The dielectric constant is the ratio between the absolute permittivity of a material and the absolute permittivity of a vacuum. The technical definition of "dielectric constant" or "relative permittivity" is complicated and still debated among electrical engineers. This is because the permittivity of a material depends on the frequency of the applied voltage. The term "static dielectric constant" is used to describe this ratio when a direct current or zero frequency voltage is applied.
Capacitors are devices that store electrical charges. They have a number of uses in electronics because of their unique characteristics. They are used as filters in power supplies to remove fluctuations in output voltage, as timing constants in oscillator circuits and to block direct current (DC) voltage while passing alternating current (AC) voltage in amplifier circuits.

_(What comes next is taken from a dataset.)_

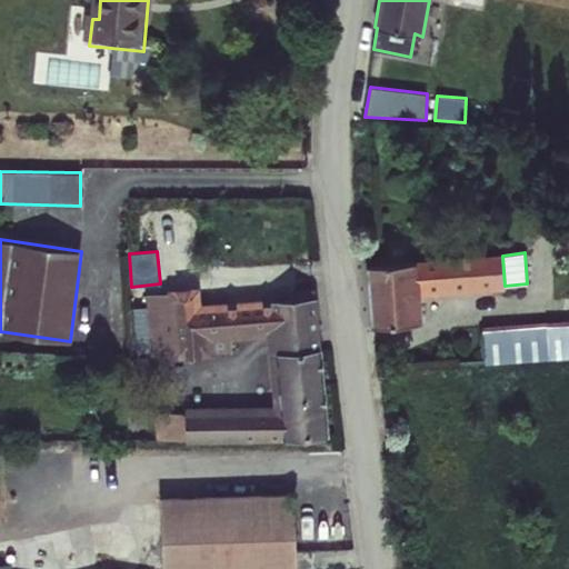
[(502,256),(502,253),(417,259),(417,261),(367,266),(371,326),(422,322),(420,297),(506,289),(505,286),(502,256)]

A capacitor has two plates or ribbons of conductive material separated by an insulator. When a direct current is applied across the capacitor, a charge builds up between the plates. To prevent a loss of voltage across the gap between the plates, an insulator is placed between the plates. This insulator is known as the dielectric.
The term "constant" is misleading when referring to the dielectric or permittivity value of an insulator. As the applied frequency changes, so does the dielectric constant. The term generally used for the frequency-dependent dielectric value is "relative dielectric constant."
As the frequency increases, the relative dielectric constant decreases. As a result, capacitors are designed to operate within a given frequency range. One dielectric material might be suitable for use with lower frequencies, but it might not be able to function properly when exposed to high-frequency voltage. Capacitors in high-frequency circuits need insulators that have a much higher dielectric constant.
Some dielectric insulators actually contribute to the formation of the electric field in a capacitor. They do this by helping to concentrate and align the electric field. This characteristic, along with the material’s insulating ability, determine the dielectric constant or relative permittivity of a given material.